Slovak Prime Minister Robert Fico is to meet President Vladimir Putin in China, highlighting Bratislava’s resistance to EU efforts to cut energy ties with Russia.
The move comes just as the European Union is preparing a new package of sanctions against Moscow.
“Slovakia buys both oil and gas from Russia. It’s almost fully dependent on oil,” Aura Sabadus, analyst at the London-based Independent Commodity Intelligence Services (ICIS) told Brussels Signal on September 1.
She said oil supplies could be replaced via Croatia’s Adriatic terminal or pipelines through Germany, Poland and Italy but Bratislava has opted against it. “It’s 100 per cent political,” she added.
For gas, alternatives were available via Croatia’s Adriatic terminal and the Adria pipeline, as well as through Germany, Poland and Italy.
Sabadus noted that almost every other EU member state had reduced Russian energy imports. “All apart from Hungary and Slovakia for oil, and nearly all for gas”, although this one is trickier to assess because “some are taking gas from [Russia] through Turkey, and pretend it’s of a different origin.”

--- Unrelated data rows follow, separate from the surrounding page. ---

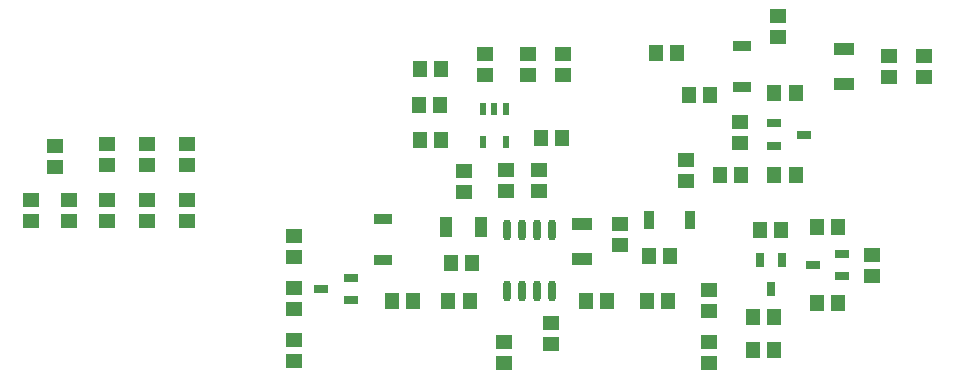
<source format=gbr>
%TF.GenerationSoftware,KiCad,Pcbnew,(5.1.4)-1*%
%TF.CreationDate,2020-11-06T00:28:36+08:00*%
%TF.ProjectId,interface,696e7465-7266-4616-9365-2e6b69636164,rev?*%
%TF.SameCoordinates,Original*%
%TF.FileFunction,Paste,Top*%
%TF.FilePolarity,Positive*%
%FSLAX46Y46*%
G04 Gerber Fmt 4.6, Leading zero omitted, Abs format (unit mm)*
G04 Created by KiCad (PCBNEW (5.1.4)-1) date 2020-11-06 00:28:36*
%MOMM*%
%LPD*%
G04 APERTURE LIST*
%ADD10R,1.160000X1.470000*%
%ADD11R,0.900000X1.500000*%
%ADD12R,1.500000X0.900000*%
%ADD13R,1.800000X1.130000*%
%ADD14R,1.130000X1.800000*%
%ADD15R,1.470000X1.160000*%
%ADD16R,1.250000X0.700000*%
%ADD17R,0.600000X1.100000*%
%ADD18O,0.700000X1.800000*%
%ADD19R,0.700000X1.250000*%
G04 APERTURE END LIST*
D10*
X67510000Y-70600000D03*
X69290000Y-70600000D03*
D11*
X87750000Y-67000000D03*
X84250000Y-67000000D03*
D12*
X92200000Y-52250000D03*
X92200000Y-55750000D03*
D13*
X78600000Y-70290000D03*
X78600000Y-67310000D03*
X100800000Y-52510000D03*
X100800000Y-55490000D03*
D14*
X67110000Y-67600000D03*
X70090000Y-67600000D03*
D15*
X89400000Y-77310000D03*
X89400000Y-79090000D03*
X54200000Y-78890000D03*
X54200000Y-77110000D03*
D16*
X97370000Y-59748010D03*
X94870000Y-60698010D03*
X94870000Y-58798010D03*
D17*
X72150000Y-60400000D03*
X70250000Y-60400000D03*
X70250000Y-57600000D03*
X71200000Y-57600000D03*
X72150000Y-57600000D03*
D18*
X72295000Y-67800000D03*
X73565000Y-67800000D03*
X74835000Y-67800000D03*
X76105000Y-67800000D03*
X76105000Y-73000000D03*
X74835000Y-73000000D03*
X73565000Y-73000000D03*
X72295000Y-73000000D03*
D10*
X98510000Y-67600000D03*
X100290000Y-67600000D03*
D15*
X103200000Y-69910000D03*
X103200000Y-71690000D03*
D10*
X100290000Y-74000000D03*
X98510000Y-74000000D03*
D15*
X89400000Y-74690000D03*
X89400000Y-72910000D03*
D10*
X93710000Y-67800000D03*
X95490000Y-67800000D03*
X94910000Y-56200000D03*
X96690000Y-56200000D03*
D15*
X92000000Y-60490000D03*
X92000000Y-58710000D03*
D10*
X94910000Y-63200000D03*
X96690000Y-63200000D03*
D15*
X87400000Y-63690000D03*
X87400000Y-61910000D03*
D10*
X89490000Y-56400000D03*
X87710000Y-56400000D03*
D15*
X72000000Y-77310000D03*
X72000000Y-79090000D03*
X75000000Y-64490000D03*
X75000000Y-62710000D03*
X72200000Y-62710000D03*
X72200000Y-64490000D03*
X68600000Y-64580000D03*
X68600000Y-62800000D03*
X70400000Y-52910000D03*
X70400000Y-54690000D03*
D10*
X86090000Y-70000000D03*
X84310000Y-70000000D03*
D15*
X74000000Y-52910000D03*
X74000000Y-54690000D03*
D10*
X66579999Y-57200000D03*
X64799999Y-57200000D03*
D15*
X54200000Y-72710000D03*
X54200000Y-74490000D03*
X54200000Y-70090000D03*
X54200000Y-68310000D03*
D16*
X98150000Y-70800000D03*
X100650000Y-69850000D03*
X100650000Y-71750000D03*
D19*
X94600000Y-72850000D03*
X93650000Y-70350000D03*
X95550000Y-70350000D03*
D16*
X56550000Y-72800000D03*
X59050000Y-71850000D03*
X59050000Y-73750000D03*
D10*
X93110000Y-78000000D03*
X94890000Y-78000000D03*
D15*
X95200000Y-51490000D03*
X95200000Y-49710000D03*
D10*
X85890000Y-73800000D03*
X84110000Y-73800000D03*
X62510000Y-73800000D03*
X64290000Y-73800000D03*
D15*
X35200000Y-67090000D03*
X35200000Y-65310000D03*
X45200000Y-67090000D03*
X45200000Y-65310000D03*
X41800000Y-67090000D03*
X41800000Y-65310000D03*
X32000000Y-67090000D03*
X32000000Y-65310000D03*
X38400000Y-67090000D03*
X38400000Y-65310000D03*
X107600000Y-54890000D03*
X107600000Y-53110000D03*
D12*
X61800000Y-70350000D03*
X61800000Y-66850000D03*
D10*
X94890000Y-75200000D03*
X93110000Y-75200000D03*
D15*
X104600000Y-53110000D03*
X104600000Y-54890000D03*
D10*
X92090000Y-63200000D03*
X90310000Y-63200000D03*
X86690000Y-52800000D03*
X84910000Y-52800000D03*
X76890000Y-60000000D03*
X75110000Y-60000000D03*
X80690000Y-73800000D03*
X78910000Y-73800000D03*
D15*
X77000000Y-54690000D03*
X77000000Y-52910000D03*
D10*
X64910000Y-54200000D03*
X66690000Y-54200000D03*
X66690000Y-60200000D03*
X64910000Y-60200000D03*
X67310000Y-73800000D03*
X69090000Y-73800000D03*
D15*
X81800000Y-69090000D03*
X81800000Y-67310000D03*
X76000000Y-75710000D03*
X76000000Y-77490000D03*
X34000000Y-60710000D03*
X34000000Y-62490000D03*
X38400000Y-60510000D03*
X38400000Y-62290000D03*
X41800000Y-60510000D03*
X41800000Y-62290000D03*
X45200000Y-60510000D03*
X45200000Y-62290000D03*
M02*

</source>
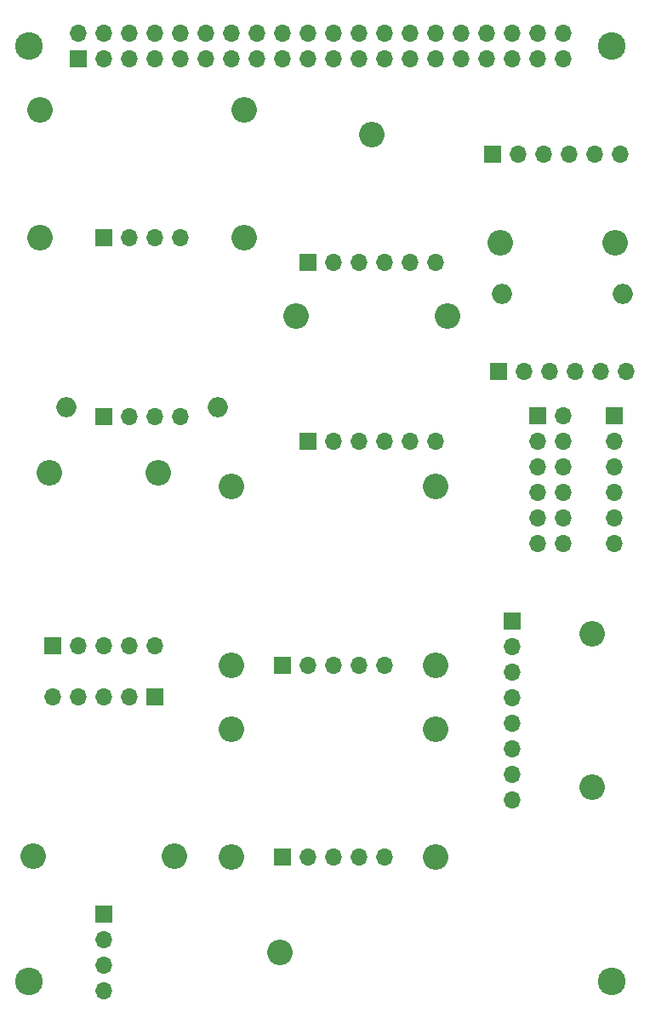
<source format=gbr>
%TF.GenerationSoftware,KiCad,Pcbnew,7.0.5-7.0.5~ubuntu22.04.1*%
%TF.CreationDate,2023-07-02T20:15:11+01:00*%
%TF.ProjectId,sensorboard-v4-base-station,73656e73-6f72-4626-9f61-72642d76342d,rev?*%
%TF.SameCoordinates,Original*%
%TF.FileFunction,Soldermask,Bot*%
%TF.FilePolarity,Negative*%
%FSLAX46Y46*%
G04 Gerber Fmt 4.6, Leading zero omitted, Abs format (unit mm)*
G04 Created by KiCad (PCBNEW 7.0.5-7.0.5~ubuntu22.04.1) date 2023-07-02 20:15:11*
%MOMM*%
%LPD*%
G01*
G04 APERTURE LIST*
%ADD10O,2.540000X2.540000*%
%ADD11R,1.700000X1.700000*%
%ADD12O,1.700000X1.700000*%
%ADD13C,2.750000*%
%ADD14O,2.000000X2.000000*%
G04 APERTURE END LIST*
D10*
%TO.C,SCD40#2*%
X20050000Y5100002D03*
D11*
X2540000Y8910002D03*
D12*
X2540000Y6370002D03*
X2540000Y3830002D03*
X2540000Y1290002D03*
%TD*%
D13*
%TO.C,MH1*%
X-4870000Y95250002D03*
%TD*%
D10*
%TO.C,SCD40#1*%
X15240000Y33675002D03*
X35560000Y33675002D03*
X15240000Y51455002D03*
X35560000Y51455002D03*
D11*
X20320000Y33675002D03*
D12*
X22860000Y33675002D03*
X25400000Y33675002D03*
X27940000Y33675002D03*
X30480000Y33675002D03*
%TD*%
D11*
%TO.C,J1*%
X53340000Y58440002D03*
D12*
X53340000Y55900002D03*
X53340000Y53360002D03*
X53340000Y50820002D03*
X53340000Y48280002D03*
X53340000Y45740002D03*
%TD*%
D10*
%TO.C,LTR-559#1*%
X9590000Y14700002D03*
X-4510000Y14700002D03*
D11*
X7620000Y30500002D03*
D12*
X-2540000Y30500002D03*
X0Y30500002D03*
X2540000Y30500002D03*
X5080000Y30500002D03*
%TD*%
D10*
%TO.C,MCP9808#1*%
X51114000Y36770000D03*
X51114000Y21590000D03*
D12*
X43180000Y25400000D03*
X43180000Y22860000D03*
X43180000Y20320000D03*
X43180000Y27940000D03*
X43180000Y35560000D03*
X43180000Y33020000D03*
X43180000Y30480000D03*
D11*
X43180000Y38100000D03*
%TD*%
D10*
%TO.C,PM_breakout1*%
X29210000Y86380002D03*
D11*
X22860000Y73680002D03*
D12*
X25400000Y73680002D03*
X27940000Y73680002D03*
X30480000Y73680002D03*
X33020000Y73680002D03*
X35560000Y73680002D03*
%TD*%
D10*
%TO.C,MIC1-left1*%
X53400000Y75625000D03*
X41970000Y75625000D03*
D11*
X41275000Y84455000D03*
D12*
X43815000Y84455000D03*
X46355000Y84455000D03*
X48895000Y84455000D03*
X51435000Y84455000D03*
X53975000Y84455000D03*
%TD*%
D10*
%TO.C,AHT20#1*%
X-3810000Y76200000D03*
X16510000Y76200000D03*
X-3810000Y88900000D03*
X16510000Y88900000D03*
D12*
X5080000Y76200000D03*
X7620000Y76200000D03*
X10160000Y76200000D03*
D11*
X2540000Y76200000D03*
%TD*%
D13*
%TO.C,MH3*%
X53130000Y2250002D03*
%TD*%
D10*
%TO.C,SHT45#1*%
X15239180Y14605000D03*
X35559180Y14605000D03*
X15239180Y27305000D03*
X35559180Y27305000D03*
D12*
X22859180Y14605000D03*
X25399180Y14605000D03*
X27939180Y14605000D03*
X30479180Y14605000D03*
D11*
X20319180Y14605000D03*
%TD*%
%TO.C,J2*%
X45720000Y58440002D03*
D12*
X48260000Y58440002D03*
X45720000Y55900002D03*
X48260000Y55900002D03*
X45720000Y53360002D03*
X48260000Y53360002D03*
X45720000Y50820002D03*
X48260000Y50820002D03*
X45720000Y48280002D03*
X48260000Y48280002D03*
X45720000Y45740002D03*
X48260000Y45740002D03*
%TD*%
D13*
%TO.C,MH2*%
X-4870000Y2250002D03*
%TD*%
%TO.C,MH4*%
X53130000Y95250002D03*
%TD*%
D14*
%TO.C,ENS160#1*%
X-1150820Y59290000D03*
X13849180Y59290000D03*
D12*
X5079180Y58420000D03*
X7619180Y58420000D03*
X10159180Y58420000D03*
D11*
X2539180Y58420000D03*
%TD*%
D10*
%TO.C,bh1750#1*%
X-2910000Y52767102D03*
X7990000Y52767102D03*
D12*
X7620000Y35580002D03*
X0Y35580002D03*
X2540000Y35580002D03*
X5080000Y35580002D03*
D11*
X-2540000Y35580002D03*
%TD*%
D14*
%TO.C,Mic2-right1*%
X42200000Y70555002D03*
X54200000Y70555002D03*
D11*
X41850000Y62905002D03*
D12*
X44390000Y62905002D03*
X46930000Y62905002D03*
X49470000Y62905002D03*
X52010000Y62905002D03*
X54550000Y62905002D03*
%TD*%
D10*
%TO.C,SHT31#1*%
X21710000Y68350002D03*
X36710000Y68350002D03*
D12*
X25400000Y55900002D03*
X33020000Y55900002D03*
X35560000Y55900002D03*
X27940000Y55900002D03*
X30480000Y55900002D03*
D11*
X22860000Y55900002D03*
%TD*%
%TO.C,RaspberryPiGPIO1*%
X0Y93980000D03*
D12*
X0Y96520000D03*
X2540000Y93980000D03*
X2540000Y96520000D03*
X5080000Y93980000D03*
X5080000Y96520000D03*
X7620000Y93980000D03*
X7620000Y96520000D03*
X10160000Y93980000D03*
X10160000Y96520000D03*
X12700000Y93980000D03*
X12700000Y96520000D03*
X15240000Y93980000D03*
X15240000Y96520000D03*
X17780000Y93980000D03*
X17780000Y96520000D03*
X20320000Y93980000D03*
X20320000Y96520000D03*
X22860000Y93980000D03*
X22860000Y96520000D03*
X25400000Y93980000D03*
X25400000Y96520000D03*
X27940000Y93980000D03*
X27940000Y96520000D03*
X30480000Y93980000D03*
X30480000Y96520000D03*
X33020000Y93980000D03*
X33020000Y96520000D03*
X35560000Y93980000D03*
X35560000Y96520000D03*
X38100000Y93980000D03*
X38100000Y96520000D03*
X40640000Y93980000D03*
X40640000Y96520000D03*
X43180000Y93980000D03*
X43180000Y96520000D03*
X45720000Y93980000D03*
X45720000Y96520000D03*
X48260000Y93980000D03*
X48260000Y96520000D03*
%TD*%
M02*

</source>
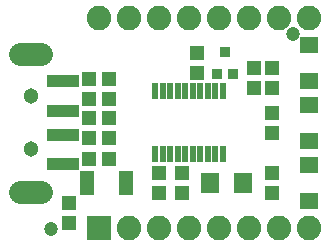
<source format=gbr>
G04 EAGLE Gerber RS-274X export*
G75*
%MOMM*%
%FSLAX34Y34*%
%LPD*%
%INSoldermask Top*%
%IPPOS*%
%AMOC8*
5,1,8,0,0,1.08239X$1,22.5*%
G01*
%ADD10R,0.584200X1.346200*%
%ADD11R,1.303200X1.203200*%
%ADD12R,0.903200X0.903200*%
%ADD13R,2.703200X1.003200*%
%ADD14C,1.981200*%
%ADD15C,1.303200*%
%ADD16C,1.003200*%
%ADD17C,1.203200*%
%ADD18R,2.082800X2.082800*%
%ADD19C,2.082800*%
%ADD20R,1.203200X1.303200*%
%ADD21R,1.603200X1.803200*%
%ADD22R,1.603200X1.403200*%
%ADD23R,1.203200X2.003200*%


D10*
X168275Y74803D03*
X161925Y74803D03*
X155575Y74803D03*
X149225Y74803D03*
X142875Y74803D03*
X136525Y74803D03*
X174625Y74803D03*
X180975Y74803D03*
X187325Y74803D03*
X193675Y74803D03*
X161925Y128397D03*
X168275Y128397D03*
X174625Y128397D03*
X180975Y128397D03*
X187325Y128397D03*
X193675Y128397D03*
X155575Y128397D03*
X149225Y128397D03*
X142875Y128397D03*
X136525Y128397D03*
D11*
X80400Y105410D03*
X97400Y105410D03*
X80400Y121920D03*
X97400Y121920D03*
D12*
X189080Y143150D03*
X202080Y143150D03*
X195580Y161650D03*
D13*
X58700Y111870D03*
X58700Y91330D03*
X58700Y137108D03*
D14*
X39390Y160100D02*
X21610Y160100D01*
X21610Y43100D02*
X39390Y43100D01*
D13*
X58700Y66600D03*
D15*
X31200Y124100D03*
X31200Y79100D03*
D16*
X34500Y43100D03*
X38500Y43100D03*
X26500Y43100D03*
X22500Y43100D03*
X34500Y160100D03*
X38500Y160100D03*
X26500Y160100D03*
X22500Y160100D03*
D17*
X48260Y11430D03*
X252730Y176530D03*
D18*
X88900Y12700D03*
D19*
X114300Y12700D03*
X139700Y12700D03*
X165100Y12700D03*
X190500Y12700D03*
X215900Y12700D03*
X241300Y12700D03*
X266700Y12700D03*
X266700Y190500D03*
X241300Y190500D03*
X215900Y190500D03*
X190500Y190500D03*
X165100Y190500D03*
X139700Y190500D03*
X114300Y190500D03*
X88900Y190500D03*
D20*
X63500Y33900D03*
X63500Y16900D03*
X139700Y59300D03*
X139700Y42300D03*
X158750Y59300D03*
X158750Y42300D03*
D11*
X80400Y71120D03*
X97400Y71120D03*
X80400Y88900D03*
X97400Y88900D03*
X80400Y138430D03*
X97400Y138430D03*
D21*
X210850Y50800D03*
X182850Y50800D03*
D20*
X171450Y160900D03*
X171450Y143900D03*
X219710Y148200D03*
X219710Y131200D03*
X234950Y42300D03*
X234950Y59300D03*
X234950Y110100D03*
X234950Y93100D03*
X234950Y148200D03*
X234950Y131200D03*
D22*
X266700Y167400D03*
X266700Y137400D03*
X266700Y116600D03*
X266700Y86600D03*
X266700Y35800D03*
X266700Y65800D03*
D23*
X78710Y50800D03*
X111790Y50800D03*
M02*

</source>
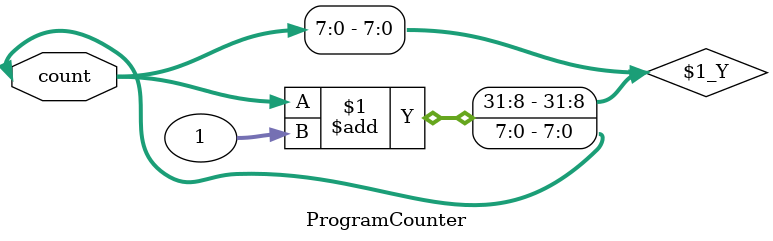
<source format=v>
module ProgramCounter (count);
inout [7:0] count;
assign count = count+1;
endmodule

</source>
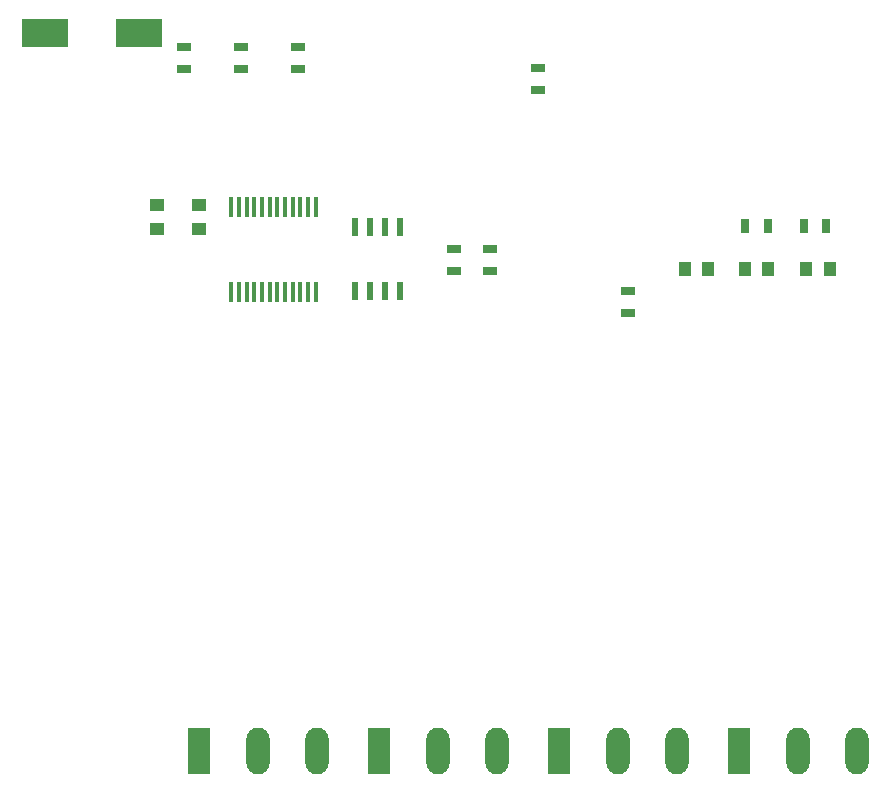
<source format=gtp>
G04 #@! TF.FileFunction,Paste,Top*
%FSLAX46Y46*%
G04 Gerber Fmt 4.6, Leading zero omitted, Abs format (unit mm)*
G04 Created by KiCad (PCBNEW 4.0.5+dfsg1-4) date Tue Dec 12 22:09:06 2017*
%MOMM*%
%LPD*%
G01*
G04 APERTURE LIST*
%ADD10C,0.100000*%
%ADD11R,4.000500X2.400300*%
%ADD12R,1.250000X1.000000*%
%ADD13R,1.300000X0.700000*%
%ADD14R,0.450000X1.750000*%
%ADD15R,1.000000X1.250000*%
%ADD16R,0.700000X1.300000*%
%ADD17R,0.600000X1.550000*%
%ADD18R,1.980000X3.960000*%
%ADD19O,1.980000X3.960000*%
G04 APERTURE END LIST*
D10*
D11*
X38163500Y-30670500D03*
X30162500Y-30670500D03*
D12*
X39624000Y-45228000D03*
X39624000Y-47228000D03*
X43180000Y-45228000D03*
X43180000Y-47228000D03*
D13*
X67818000Y-50861000D03*
X67818000Y-48961000D03*
X64770000Y-50861000D03*
X64770000Y-48961000D03*
X51562000Y-33716000D03*
X51562000Y-31816000D03*
X46736000Y-33716000D03*
X46736000Y-31816000D03*
X41910000Y-33716000D03*
X41910000Y-31816000D03*
D14*
X45955000Y-52622000D03*
X46605000Y-52622000D03*
X47255000Y-52622000D03*
X47905000Y-52622000D03*
X48555000Y-52622000D03*
X49205000Y-52622000D03*
X49855000Y-52622000D03*
X50505000Y-52622000D03*
X51155000Y-52622000D03*
X51805000Y-52622000D03*
X52455000Y-52622000D03*
X53105000Y-52622000D03*
X53105000Y-45422000D03*
X52455000Y-45422000D03*
X51805000Y-45422000D03*
X51155000Y-45422000D03*
X50505000Y-45422000D03*
X49855000Y-45422000D03*
X49205000Y-45422000D03*
X48555000Y-45422000D03*
X47905000Y-45422000D03*
X47255000Y-45422000D03*
X46605000Y-45422000D03*
X45955000Y-45422000D03*
D15*
X84344000Y-50673000D03*
X86344000Y-50673000D03*
X89424000Y-50673000D03*
X91424000Y-50673000D03*
X94631000Y-50673000D03*
X96631000Y-50673000D03*
D13*
X79502000Y-54417000D03*
X79502000Y-52517000D03*
D16*
X91374000Y-46990000D03*
X89474000Y-46990000D03*
X94427000Y-46990000D03*
X96327000Y-46990000D03*
D17*
X56388000Y-52484000D03*
X57658000Y-52484000D03*
X58928000Y-52484000D03*
X60198000Y-52484000D03*
X60198000Y-47084000D03*
X58928000Y-47084000D03*
X57658000Y-47084000D03*
X56388000Y-47084000D03*
D18*
X43180000Y-91440000D03*
D19*
X48180000Y-91440000D03*
X53180000Y-91440000D03*
D18*
X58420000Y-91440000D03*
D19*
X63420000Y-91440000D03*
X68420000Y-91440000D03*
D18*
X73660000Y-91440000D03*
D19*
X78660000Y-91440000D03*
X83660000Y-91440000D03*
D18*
X88900000Y-91440000D03*
D19*
X93900000Y-91440000D03*
X98900000Y-91440000D03*
D13*
X71882000Y-33594000D03*
X71882000Y-35494000D03*
M02*

</source>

Milan Uhrík, Slovak MEP for the ESN group, told Brussels Signal that Fico’s trip will come as Brussels advances a new round of sanctions. “Options [in the next EC package] also include secondary sanctions on those backing Russia’s war, as well as import bans and tariffs on Russian products and so-called shadow fleet used to bypass oil sanctions,” he said.
“As is customary, actually for the 19th time, the Commissioners come again with pompous declarations. And the main question is: has anything changed with these sanctions, if the war is still going on?”
Uhrík said Fico’s trip should focus on practical gains. “I hope that the agenda will mainly focus on topics that are most important for the national interests of the Slovak Republic.
“And that is mainly energy cooperation and trade in minerals, which we as a country absolutely need, whether it is our industry or citizens. However, today there are many leaders in Tianjin, China, with whom it is appropriate to communicate about the development of joint relations and trade.”
At the same time, EU officials have been tightening their stance on frozen Russian assets.
“It is unthinkable that Russia will ever see its frozen assets again, unless it fully compensates the damages caused to Ukraine,” Kaja Kallas, the bloc’s foreign policy chief posted on X after a meeting of EU ministers in Copenhagen on August 30.
The EU froze around €210 billion in Russian central bank reserves following the Ukraine invasion in February 2022, most of it held by Belgium-based financial market infrastructure group Euroclear.
While interest accrued has already been channelled to Kyiv, the principal remains untouched. Poland, Sweden and the Baltic states pressed once again for outright confiscation but Belgium opposed the move.
On September 3, President Putin will travel to Beijing for a military parade marking the end of the Asian theatre of the Second World War, sitting alongside Chinese President Xi Jinping. North Korean leader Kim Jong-un is also expected to attend.
In an interview with China’s Xinhua agency on August 31, Putin talked about his vision of a “multipolar world order” where Russia is one of the poles, backing it up with the “weakening of the US dollar”, and the fact that Russia and China now conducted most of their trade in national currencies.
During his four-day trip he is also scheduled to meet leaders of India, Turkey, Iran, Serbia and Pakistan.
Fico is also travelling to China, and had already drawn criticism from EU capitals for attending Moscow’s Victory Day parade in May.